Nous avions quitté Perry Farrell sur le dernier album de Jane’s Addiction, "The Great Escape Artist", en 2011 et depuis aucune nouvelle. L’Américain, toujours accompagné de Madame, revient avec un nouvel album solo produit et mixé par Tony Visconti, réputé pour ses collaborations avec le regretté David Bowie, et une flopée de musiciens issus de divers groupes comme Matt Chamberlain et Taylor Hawkins respectivement batteurs de Soundgarden et Foo Fighters ou le guitariste de Bon Jovi Phil X.
Ce collège hétéroclite de musiciens reflètent la diversité qui règne sur "Kind Heaven", un album qui aborde une multitude de sujets, des plus frivoles comme le sexe aux plus sérieux comme la politique, sous l’angle de chansons elles aussi hétéroclites.

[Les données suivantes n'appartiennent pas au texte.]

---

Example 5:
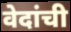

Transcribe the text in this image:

वेदांची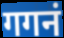
गगनंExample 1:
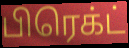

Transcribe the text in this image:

பிரெக்ட்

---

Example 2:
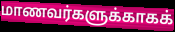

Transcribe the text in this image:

மாணவர்களுக்காகக்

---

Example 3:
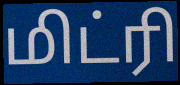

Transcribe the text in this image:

மிட்ரி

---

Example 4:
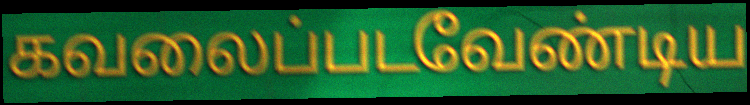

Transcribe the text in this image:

கவலைப்படவேண்டிய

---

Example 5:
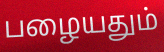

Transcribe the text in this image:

பழையதும்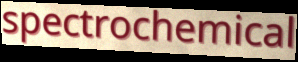
spectrochemical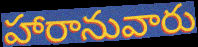
హారానువారు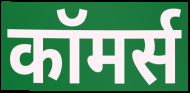
कॉमर्सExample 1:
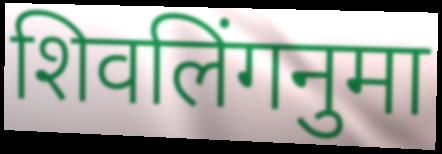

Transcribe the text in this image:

शिवलिंगनुमा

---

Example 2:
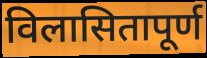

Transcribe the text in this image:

विलासितापूर्ण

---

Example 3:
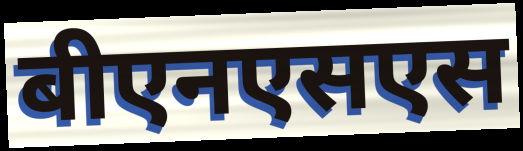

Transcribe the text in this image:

बीएनएसएस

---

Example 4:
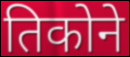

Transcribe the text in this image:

तिकोने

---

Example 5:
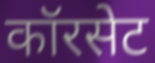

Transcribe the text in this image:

कॉरसेटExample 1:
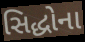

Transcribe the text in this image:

સિદ્ધોના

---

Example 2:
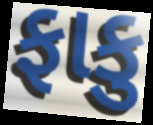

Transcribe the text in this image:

ફાકુ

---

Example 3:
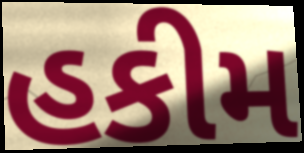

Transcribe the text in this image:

હકીમ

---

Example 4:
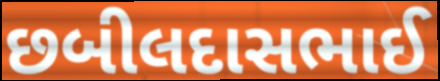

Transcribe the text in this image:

છબીલદાસભાઈ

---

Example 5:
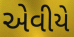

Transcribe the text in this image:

એવીયેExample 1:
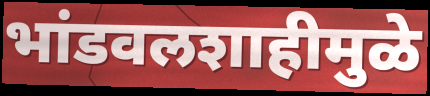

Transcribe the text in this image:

भांडवलशाहीमुळे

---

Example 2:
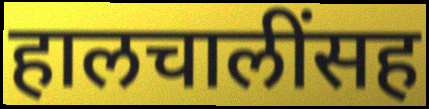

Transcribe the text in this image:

हालचालींसह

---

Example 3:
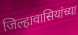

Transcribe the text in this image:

जिल्हावासियांच्या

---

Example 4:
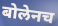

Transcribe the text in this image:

बोलेनच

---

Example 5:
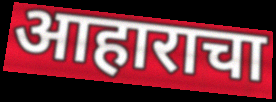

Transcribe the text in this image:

आहाराचाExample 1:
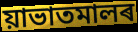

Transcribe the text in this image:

য়াভাতমালৰ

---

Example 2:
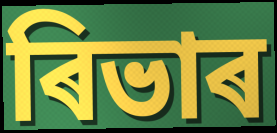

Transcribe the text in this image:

ৰিভাৰ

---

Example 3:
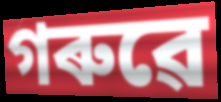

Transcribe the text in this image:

গৰুৱে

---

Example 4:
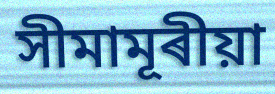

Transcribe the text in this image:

সীমামূৰীয়া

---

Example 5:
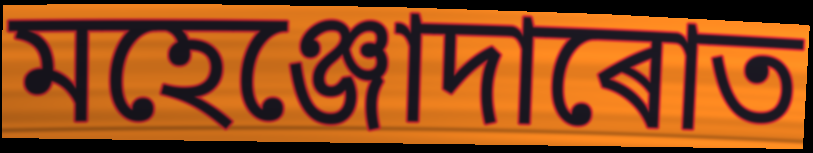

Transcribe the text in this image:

মহেঞ্জোদাৰোত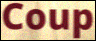
CoupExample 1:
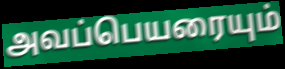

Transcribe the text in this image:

அவப்பெயரையும்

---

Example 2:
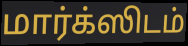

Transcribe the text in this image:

மார்க்ஸிடம்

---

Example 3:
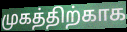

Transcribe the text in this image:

முகத்திற்காக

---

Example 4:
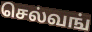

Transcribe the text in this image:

செல்வங்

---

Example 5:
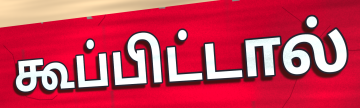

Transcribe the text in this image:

கூப்பிட்டால்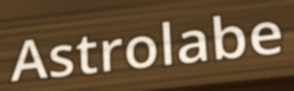
AstrolabeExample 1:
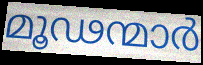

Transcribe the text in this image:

മൂഢന്മാർ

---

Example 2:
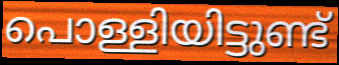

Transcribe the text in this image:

പൊള്ളിയിട്ടുണ്ട്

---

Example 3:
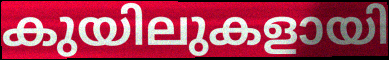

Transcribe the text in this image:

കുയിലുകളായി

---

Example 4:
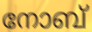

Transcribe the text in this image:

നോബ്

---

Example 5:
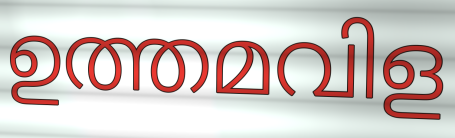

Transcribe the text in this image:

ഉത്തമവിളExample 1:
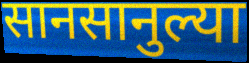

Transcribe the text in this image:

सानसानुल्या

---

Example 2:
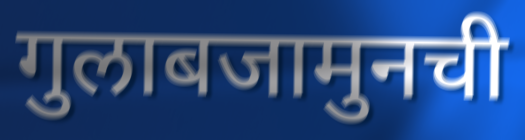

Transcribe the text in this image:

गुलाबजामुनची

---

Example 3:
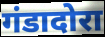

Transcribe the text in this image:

गंडादोरा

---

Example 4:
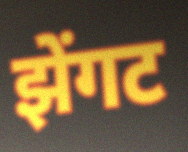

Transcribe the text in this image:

झेंगट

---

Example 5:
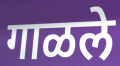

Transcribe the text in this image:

गाळलेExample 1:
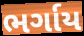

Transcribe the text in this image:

ભર્ગાય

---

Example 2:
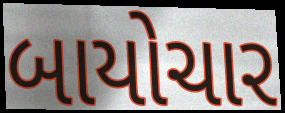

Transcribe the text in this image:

બાયોચાર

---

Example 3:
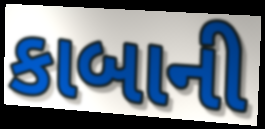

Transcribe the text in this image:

કાબાની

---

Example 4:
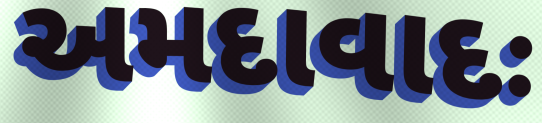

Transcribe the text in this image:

અમદાવાદઃ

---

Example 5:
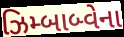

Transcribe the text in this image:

ઝિમ્બાબ્વેના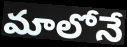
మాలోనేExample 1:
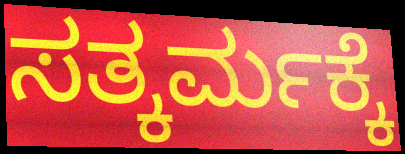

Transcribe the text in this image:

ಸತ್ಕರ್ಮಕ್ಕೆ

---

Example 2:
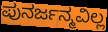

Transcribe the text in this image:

ಪುನರ್ಜನ್ಮವಿಲ್ಲ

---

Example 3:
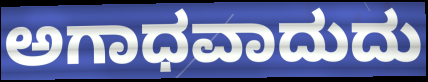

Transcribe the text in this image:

ಅಗಾಧವಾದುದು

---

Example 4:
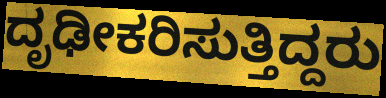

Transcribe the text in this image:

ದೃಢೀಕರಿಸುತ್ತಿದ್ದರು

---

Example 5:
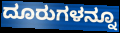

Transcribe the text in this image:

ದೂರುಗಳನ್ನೂ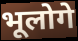
भूलोगेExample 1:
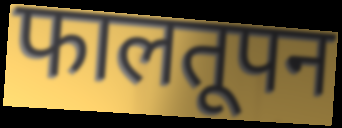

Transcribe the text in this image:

फालतूपन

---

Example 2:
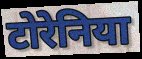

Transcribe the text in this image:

टोरेनिया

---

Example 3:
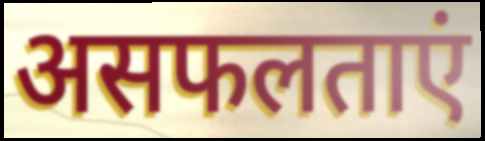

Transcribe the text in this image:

असफलताएं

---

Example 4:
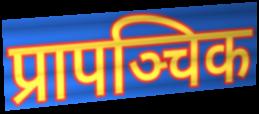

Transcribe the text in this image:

प्रापञ्चिक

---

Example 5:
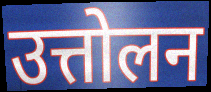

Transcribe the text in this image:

उत्तोलनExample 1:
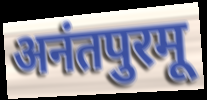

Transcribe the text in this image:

अनंतपुरमू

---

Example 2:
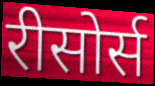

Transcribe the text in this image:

रीसोर्स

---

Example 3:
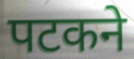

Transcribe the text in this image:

Ce n’est pas une nouveauté de la part de Perry qui s’amuse régulièrement à donner une définition extensive de sa musique en pigmentant une base pop-rock de variantes psychédéliques, alternatives ou electro. "Kind Heaven" débute par une filiation aux antécédents de Perry avec le rythmé ‘(red, white, and blue) Cheerfulness’ qui fait référence à Satellite Party, le mono-projet avec Nuno Bettencourt à la guitare, et ‘Pirate Punk Politician’ à la densité alternative proche de Jane’s Addiction. Une entame prometteuse qui se poursuit sur d’autres modalités avec le jazzy ‘Snakes Have Many Hips’ qui aurait pu être composé pour le prochain James Bond, le sensuel et electro-rock ‘Machine Girl’ et le décousu funky-folk ‘One’, tous deux chantés en duo avec sa femme Etty.
Pour la suite Perry va jouer sur la combinaison des éléments déjà utilisés jusque-là avec des accents jazz dans la ballade ‘More Than I Could Bear’ au superbe solo de guitare d'Elliot Easton, la coloration electro dans un ‘Spend The Body’ au refrain agaçant et qui se termine en cacophonie et ‘Where Have You Been All My Life’ un peu trop expérimental pour convaincre totalement. Une autre caractéristique forte de "Kind Heaven" souligne l’apport de Visconti dans les moments les plus amples et orchestrés. Les orchestrations garnissent avec finesse ‘Snakes Have Many Hips’ pour lui donner son côté dramatique et appuient la grandiloquence de l’onirique ‘Let's All Pray For This World’ aux chœurs fédérateurs. De plus, le travail sur les instrumentations apporte parfois le principal intérêt aux morceaux comme dans ‘More Than I Could Bear’ ou ‘One’ largement porté par les arrangements.
"Kind Heaven" est un disque plaisant à écouter, de meilleure tenue que son dernier album solo, l’insipide techno-ambient "Song Yet To Be Sung" sorti il y a dix-huit ans, ce qui est déjà un motif de satisfaction. La grande diversité de ces compositions aurait pu s’avérer un frein à l’écoute, du fait du manque cohérence de l’ensemble, mais de par sa courte durée d’une demi-heure et sa tonalité de pop légère, la variété de "Kind Heaven" fait plutôt sa force. Pour les amateurs de Perry Farrell, dont le chant et le personnage ne font pas l’unanimité, ce retour sera une nouvelle bien accueillie et divertissante et peut-être, sait-on jamais, un déclencheur pour relancer son groupe phare.